*Try it*:
All entries below are to be returned exactly, with pictures left out.

*Supplied records*:
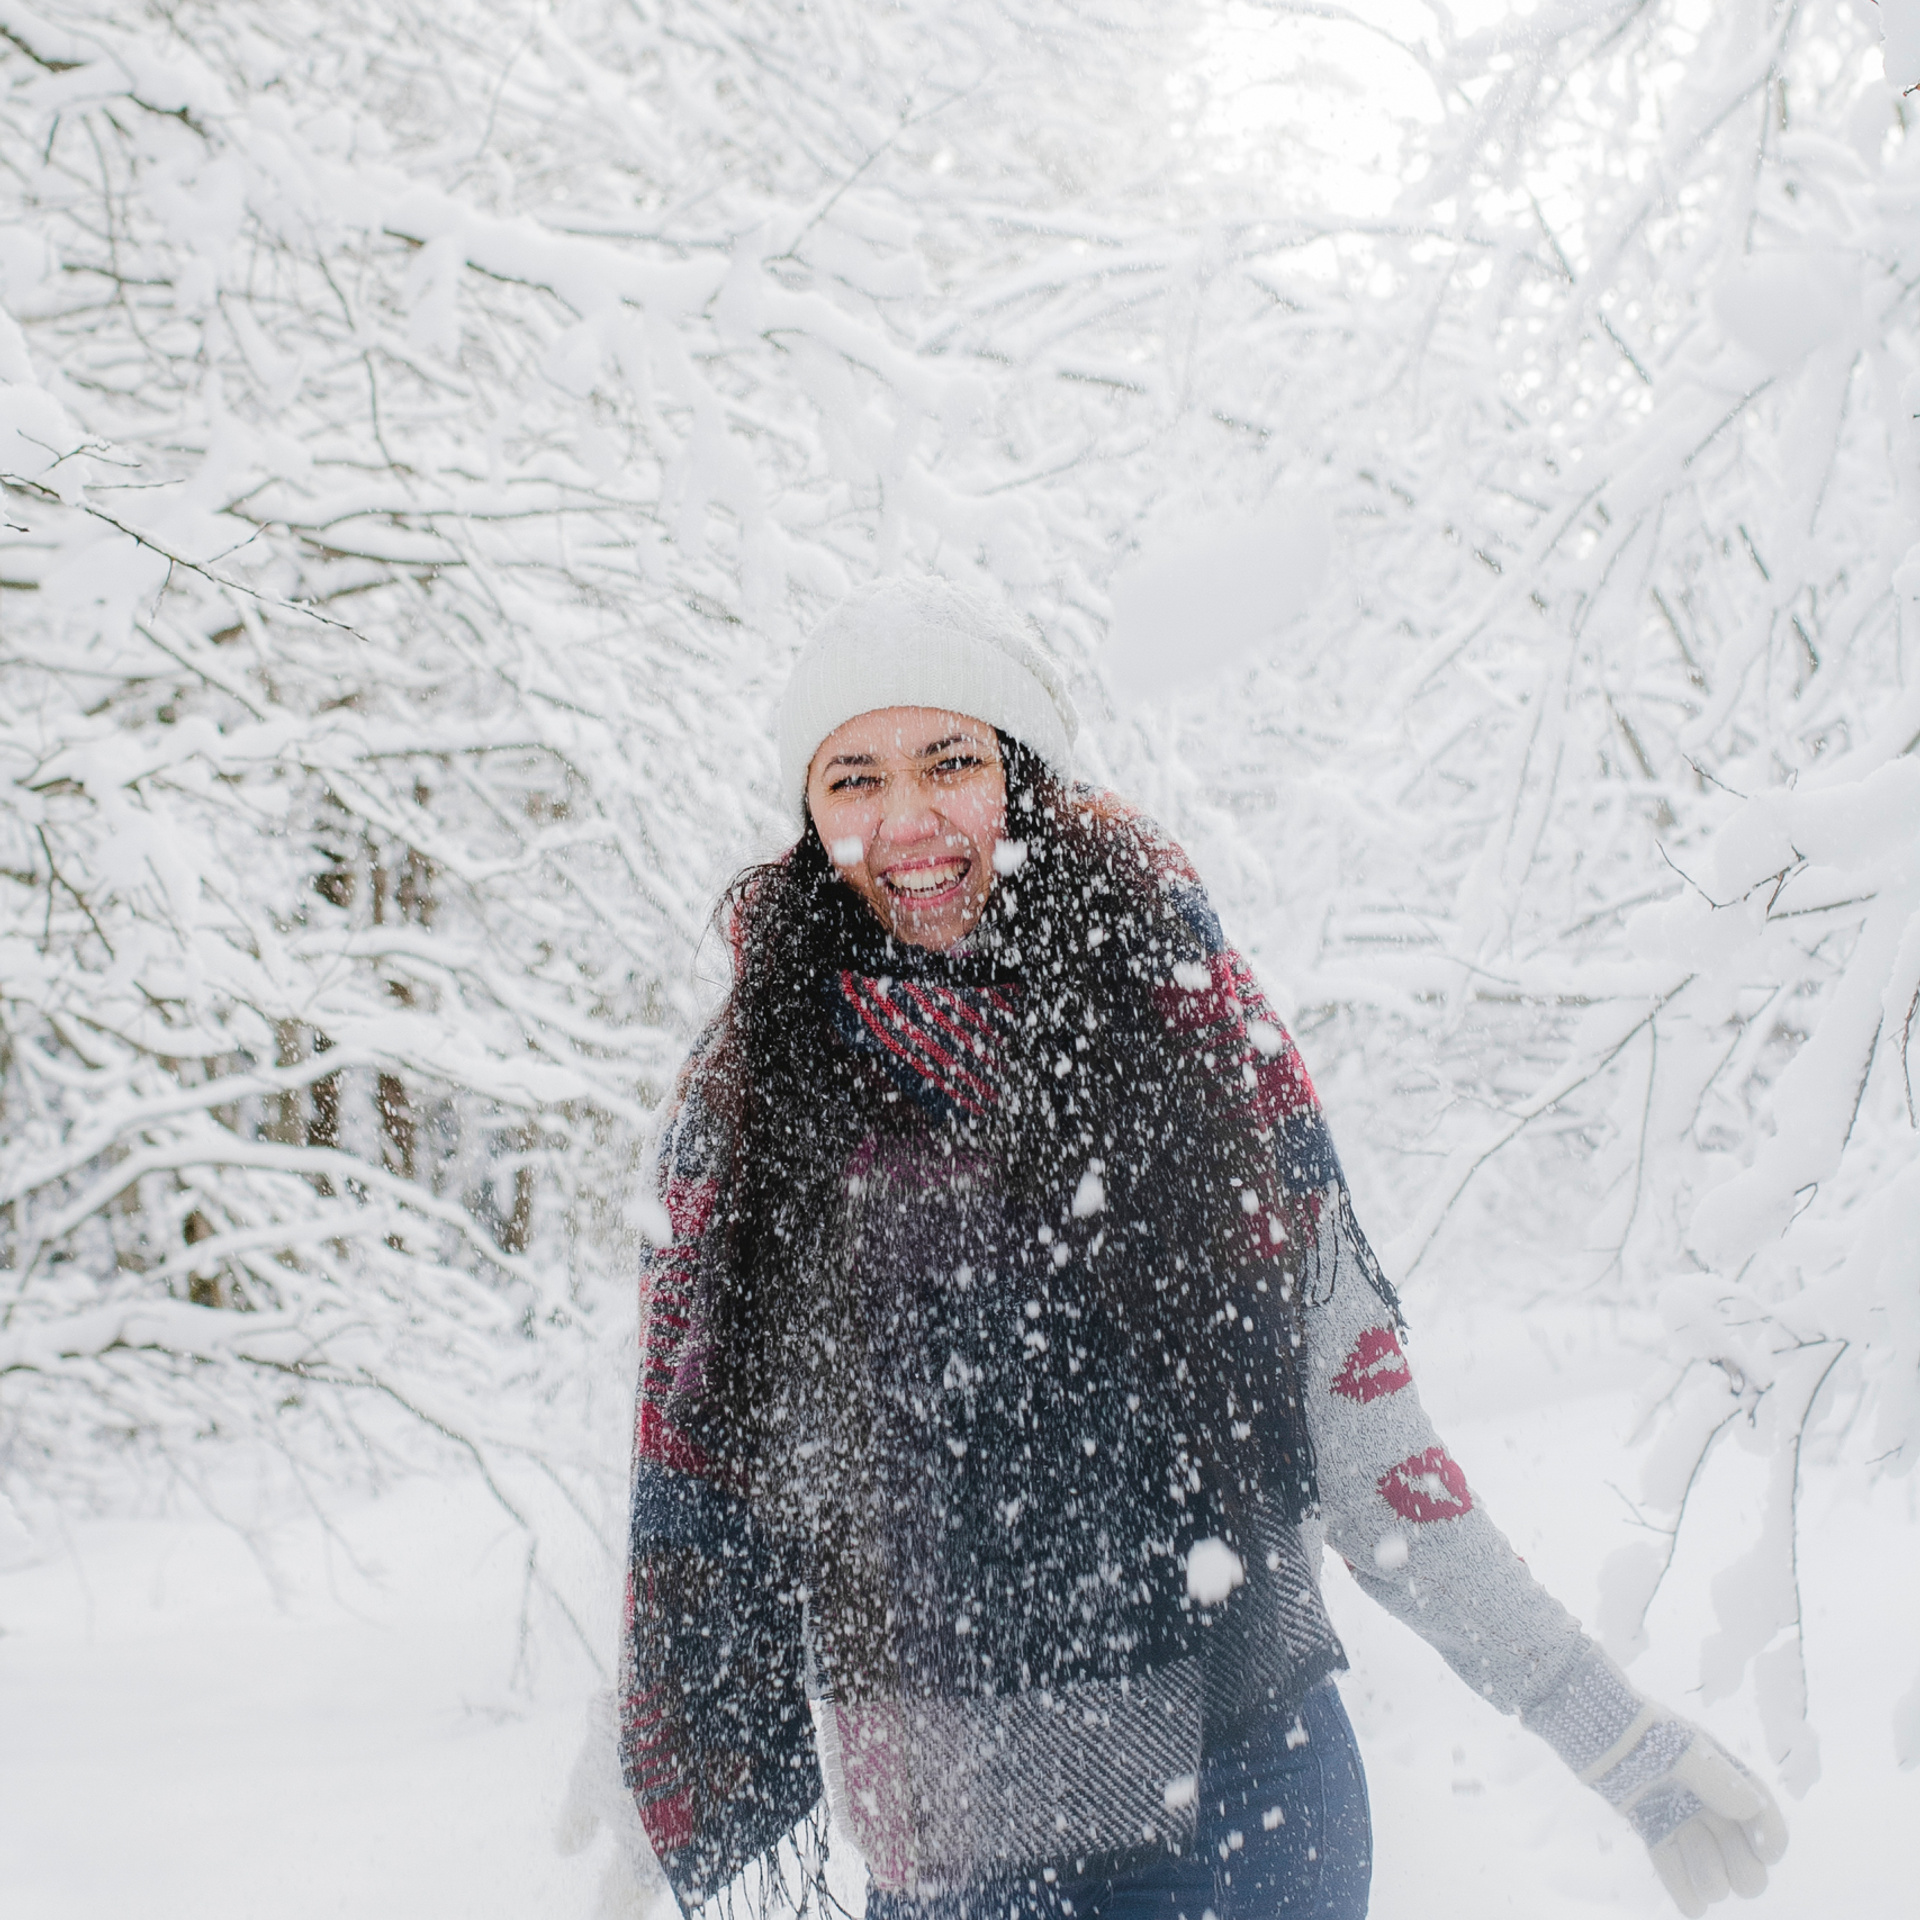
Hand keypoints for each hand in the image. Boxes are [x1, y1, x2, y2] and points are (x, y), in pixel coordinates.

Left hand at [1584, 1713, 1787, 1915]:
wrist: (1592, 1728)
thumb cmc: (1638, 1728)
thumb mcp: (1677, 1746)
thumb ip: (1713, 1776)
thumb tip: (1752, 1809)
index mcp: (1720, 1770)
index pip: (1759, 1808)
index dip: (1770, 1834)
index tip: (1767, 1855)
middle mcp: (1705, 1797)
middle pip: (1740, 1849)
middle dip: (1744, 1870)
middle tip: (1737, 1879)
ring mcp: (1678, 1814)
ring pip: (1708, 1862)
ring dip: (1710, 1878)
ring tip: (1705, 1884)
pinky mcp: (1652, 1827)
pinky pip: (1672, 1865)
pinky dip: (1683, 1889)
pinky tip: (1692, 1908)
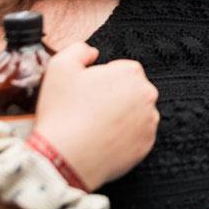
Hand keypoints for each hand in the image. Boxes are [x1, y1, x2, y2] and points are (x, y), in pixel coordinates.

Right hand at [34, 42, 158, 190]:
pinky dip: (123, 137)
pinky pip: (136, 136)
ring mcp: (149, 122)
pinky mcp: (146, 145)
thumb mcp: (59, 66)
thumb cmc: (62, 112)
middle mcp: (148, 95)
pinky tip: (103, 140)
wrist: (64, 158)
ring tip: (94, 126)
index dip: (101, 80)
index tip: (86, 93)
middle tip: (88, 110)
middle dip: (113, 97)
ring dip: (120, 116)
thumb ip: (79, 50)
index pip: (121, 69)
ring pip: (135, 113)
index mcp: (131, 73)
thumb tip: (92, 53)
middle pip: (131, 90)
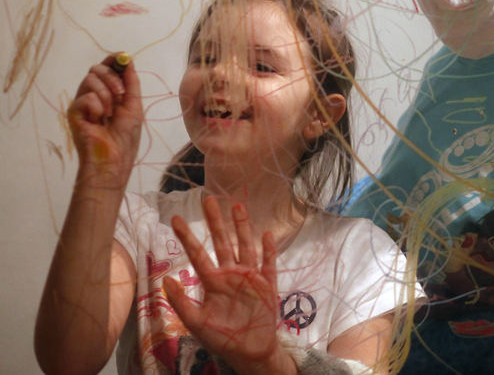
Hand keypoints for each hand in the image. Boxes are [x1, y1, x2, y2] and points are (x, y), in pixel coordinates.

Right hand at [66, 55, 142, 182]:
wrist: (114, 158)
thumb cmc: (125, 136)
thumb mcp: (134, 105)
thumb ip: (131, 83)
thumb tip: (128, 60)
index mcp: (109, 92)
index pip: (106, 68)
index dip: (113, 60)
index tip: (121, 57)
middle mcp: (93, 94)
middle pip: (96, 69)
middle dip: (111, 78)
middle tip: (120, 95)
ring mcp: (82, 102)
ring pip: (90, 79)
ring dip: (106, 95)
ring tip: (109, 115)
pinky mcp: (73, 111)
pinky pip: (85, 96)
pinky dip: (96, 107)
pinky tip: (97, 121)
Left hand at [164, 197, 294, 374]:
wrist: (249, 352)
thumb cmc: (222, 339)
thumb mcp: (197, 323)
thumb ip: (182, 302)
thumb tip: (167, 280)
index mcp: (213, 281)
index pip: (198, 253)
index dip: (187, 236)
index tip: (176, 218)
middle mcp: (231, 273)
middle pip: (223, 241)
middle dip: (216, 221)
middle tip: (209, 198)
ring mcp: (250, 276)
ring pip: (245, 246)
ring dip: (242, 226)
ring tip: (237, 205)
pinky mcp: (267, 284)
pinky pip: (268, 263)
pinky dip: (268, 249)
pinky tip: (266, 234)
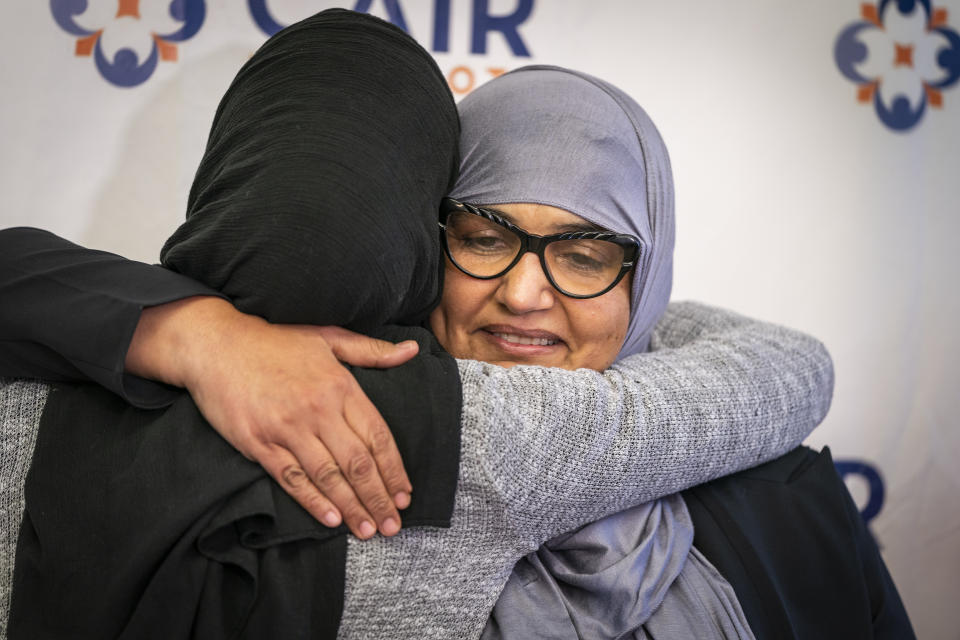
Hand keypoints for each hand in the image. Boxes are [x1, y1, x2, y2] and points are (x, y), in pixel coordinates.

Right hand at [127, 297, 417, 538]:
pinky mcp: (258, 443)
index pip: (377, 436)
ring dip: (351, 507)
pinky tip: (331, 519)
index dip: (394, 469)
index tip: (405, 494)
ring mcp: (287, 428)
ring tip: (368, 530)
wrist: (216, 344)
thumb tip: (412, 351)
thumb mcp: (328, 338)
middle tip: (393, 525)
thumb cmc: (274, 341)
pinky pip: (291, 479)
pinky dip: (313, 501)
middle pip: (357, 462)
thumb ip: (371, 350)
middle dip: (378, 497)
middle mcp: (317, 410)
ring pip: (328, 476)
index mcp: (340, 386)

*Result*:
Hand keypoints for each hand in the image. Boxes are [x1, y1, x2, y2] and points are (x, y), in pixel coordinates.

Left hand at [1584, 1713, 1787, 1915]:
wrist: (1592, 1728)
thumb cmc: (1638, 1728)
thumb mcp: (1677, 1746)
thumb ip: (1713, 1776)
thumb tip: (1752, 1809)
index mcp: (1720, 1770)
index pip: (1759, 1808)
index dip: (1770, 1834)
index tip: (1767, 1855)
middle mcp: (1705, 1797)
middle pip: (1740, 1849)
middle dip: (1744, 1870)
middle tip: (1737, 1879)
ring mcp: (1678, 1814)
ring pip: (1708, 1862)
ring dip: (1710, 1878)
ring tip: (1705, 1884)
pinky mcp: (1652, 1827)
pinky pip: (1672, 1865)
pinky dip: (1683, 1889)
pinky tip: (1692, 1908)
Hand keypoints for each hand in the image. Boxes are [x1, y1, x2, y2] and points are (x, y), in pixel coordinates.

Right hand at [34, 42, 158, 190]:
pinky dip: (123, 137)
pinky pip: (136, 136)
ring mcp: (149, 122)
pinky mcp: (146, 145)
thumb mcp: (59, 66)
thumb cmc: (62, 112)
middle mcp: (148, 95)
pinky tip: (103, 140)
wrist: (64, 158)
ring tip: (94, 126)
index dip: (101, 80)
index tip: (86, 93)
middle tip: (88, 110)
middle dip: (113, 97)
ring dip: (120, 116)
thumb ip: (79, 50)
index pip: (121, 69)
ring pip: (135, 113)
index mcp: (131, 73)
thumb tip: (92, 53)
middle pip: (131, 90)
Hand keypoints for each hand in the image. Boxes are [x1, y1, x2, y2] and points are (x, y), in pixel coordinates.

Right hand at [66, 55, 142, 182]:
wrist: (114, 158)
thumb cmc: (125, 136)
thumb mcp: (134, 105)
thumb ip: (131, 83)
thumb tip: (128, 60)
index mcp: (109, 92)
index pip: (106, 68)
index dip: (113, 60)
index tip: (121, 57)
middle mcp: (93, 94)
middle pip: (96, 69)
middle dip: (111, 78)
middle tip: (120, 95)
ring mcp: (82, 102)
ring pip: (90, 79)
ring dip: (106, 95)
ring tip: (109, 115)
pinky mcp: (73, 111)
pinky pip: (85, 96)
pinky dip: (96, 107)
pinky tip: (97, 121)
Left hand at [164, 197, 294, 374]:
wrist: (249, 352)
thumb cmc: (222, 339)
thumb mcp: (197, 323)
thumb ip: (182, 302)
thumb tip: (167, 280)
index mcp: (213, 281)
index pip: (198, 253)
index dip: (187, 236)
index tip: (176, 218)
middle mcp: (231, 273)
middle pip: (223, 241)
middle dip: (216, 221)
middle tip: (209, 198)
ring mcp: (250, 276)
ring pip: (245, 246)
ring dip: (242, 226)
ring tip: (237, 205)
pinky mcp: (267, 284)
pinky pip: (268, 263)
pinky dip: (268, 249)
pinky tip: (266, 234)
Hand keypoints for each hand in the image. Boxes are [x1, y1, x2, y2] and points are (x, y), in pixel coordinates.

Right hand at [127, 297, 417, 538]:
pinky mcp: (258, 443)
index pip: (377, 436)
ring dip: (351, 507)
pinky tip: (331, 519)
index dip: (394, 469)
index tip: (405, 494)
ring mcp: (287, 428)
ring tip: (368, 530)
wrist: (216, 344)
thumb tip: (412, 351)
thumb mcp: (328, 338)
middle tip: (393, 525)
thumb cmc: (274, 341)
pinky pip: (291, 479)
pinky dip: (313, 501)
middle pip: (357, 462)
thumb ip: (371, 350)
middle dip: (378, 497)
middle mcp: (317, 410)
ring pip: (328, 476)
index mcp: (340, 386)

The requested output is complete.